Die im Vergleich zu Deutschland geringeren Datenschutzstandards erleichterten dies, aber nicht nur. Israel hat schon vor 27 Jahren begonnen, die medizinische Infrastruktur schrittweise zu digitalisieren. Der Staat investiert viel in die Förderung von Start-ups im medizinischen Bereich, das lockt wiederum private Investor:innen an.

Vor wenigen Monaten wählte die israelische Regierung 19 Start-ups aus, die nun mit staatlicher Förderung eine geschützte Infrastruktur bauen sollen, um Patientendaten zu teilen und weitere Forschung auf Basis dieser Daten zu erleichtern. Die Ergebnisse dieser Forschungen fließen dann in die künftige gesundheitspolitische Planung ein. Auch in Europa können diese Erkenntnisse von Nutzen sein, etwa in der Krebsbekämpfung: Durch eine laufende Analyse von Patientendaten gelang es in Israel bereits, die Mortalität bei bestimmten Krebserkrankungen in Israel zu senken.

Deutschland ist zwar in vielerlei Hinsicht nicht mit Israel vergleichbar: In Israel gibt es keine Landesregierungen und nur vier Krankenkassen, es gibt 9,4 Millionen Israelis und eine überschaubare Anzahl von Krankenhäusern. In punkto Datenverwertung will der Gesundheitsminister aber ein paar Schritte näher an das israelische Vorbild herankommen. „Die Nutzung von Patientendaten für Forschungszwecke interessiert mich ganz besonders“, sagt Lauterbach.
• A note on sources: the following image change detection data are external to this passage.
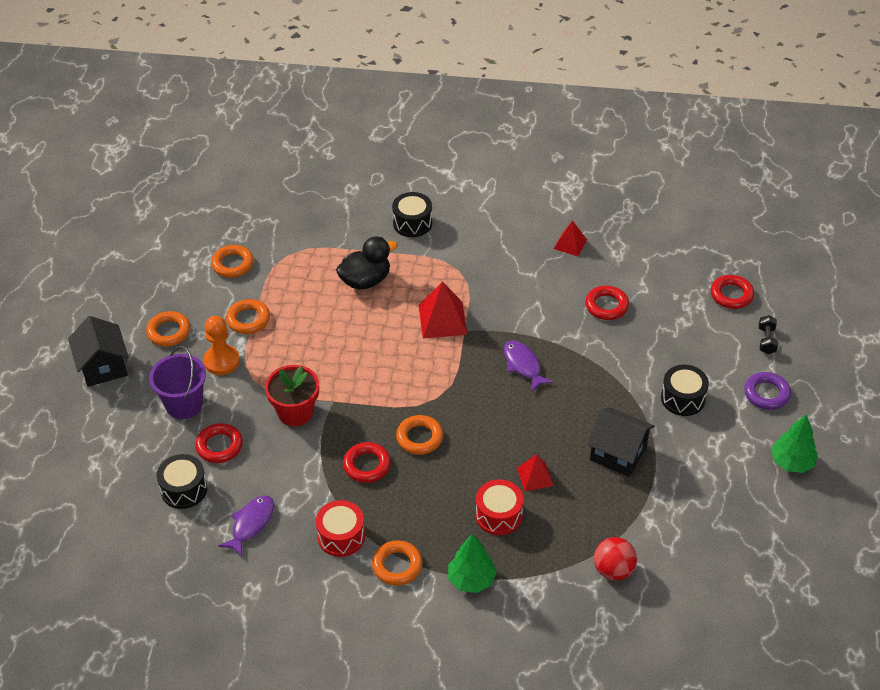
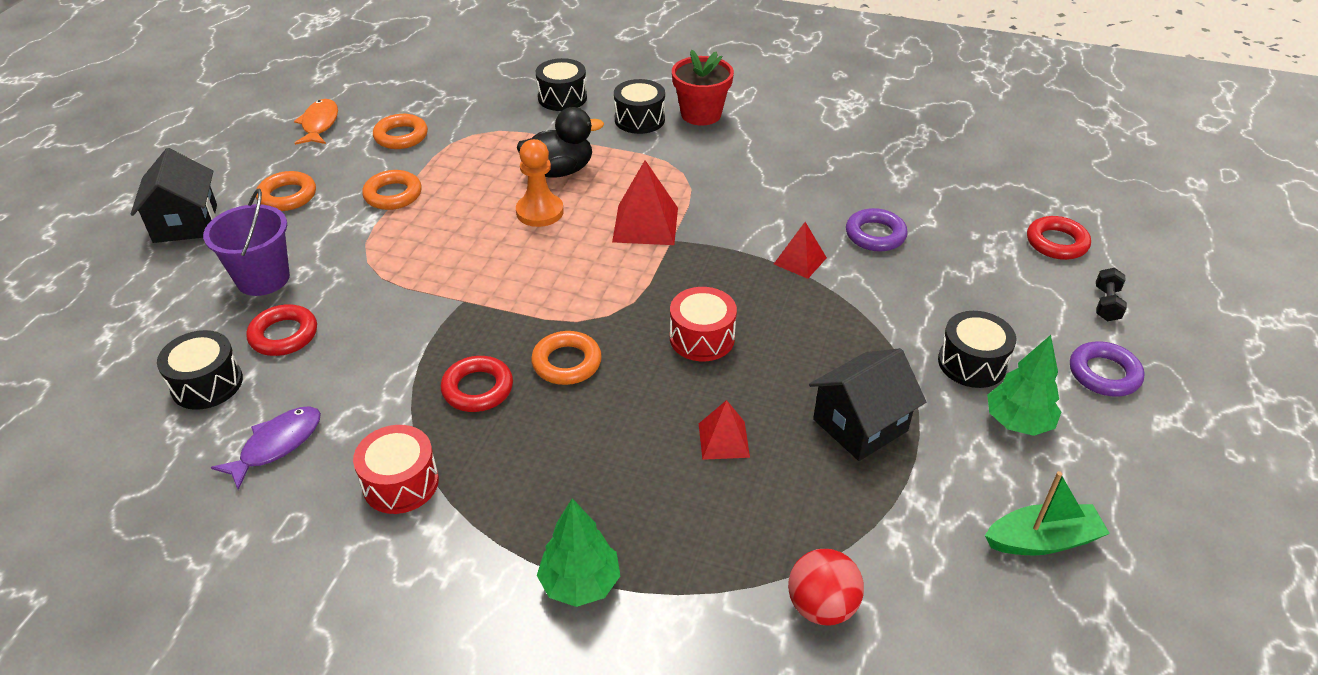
camera: 10 degrees right, 5 degrees down
(163, 261) = (319, 124): none -> orange fish
(222, 361) = (337, 235): orange pawn -> orange pawn (540, 212)
(295, 412) = (406, 307): red flower pot -> red flower pot (701, 114)
(346, 209) = (562, 98): none -> black drum
(397, 566) = (469, 541): orange ring -> none
(499, 515) = (653, 489): red drum -> red drum (702, 338)
(523, 365) = (742, 291): purple fish -> none
(570, 244) = (838, 162): red pyramid -> red pyramid (800, 261)
(606, 306) = (875, 235): red ring -> purple ring
(618, 453) = (860, 425): black house -> black house turned 75 degrees counterclockwise
(734, 511) = (1042, 540): none -> green boat
(791, 462) = (1143, 479): green tree -> green tree (1017, 422)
Für einfache Routinebehandlungen reichen digitale Anwendungen aus. Wenn es komplizierter wird, gerät aber auch die Digitalisierung an ihre Grenzen: Israel leidet unter einem akuten Mangel an Mediziner:innen, der sich in Zukunft noch verschärfen wird. Kein OECD-Land bildet so wenige neue Ärzt:innen aus wie Israel. Zugleich werden viele ältere Mediziner:innen in den nächsten Jahren in den Ruhestand treten.

Die Wartezeiten auf Termine werden vor allem bei Fachärzt:innen immer länger. Wer es sich leisten kann, weicht deshalb in den privaten Bereich aus. Diese Daten fehlen dann aber in der Digitalisierung: Privatärzt:innen synchronisieren ihre Behandlungsdaten oft nicht mit den Kassen. Mit der neuen Digitalstrategie könnte sich das ändern.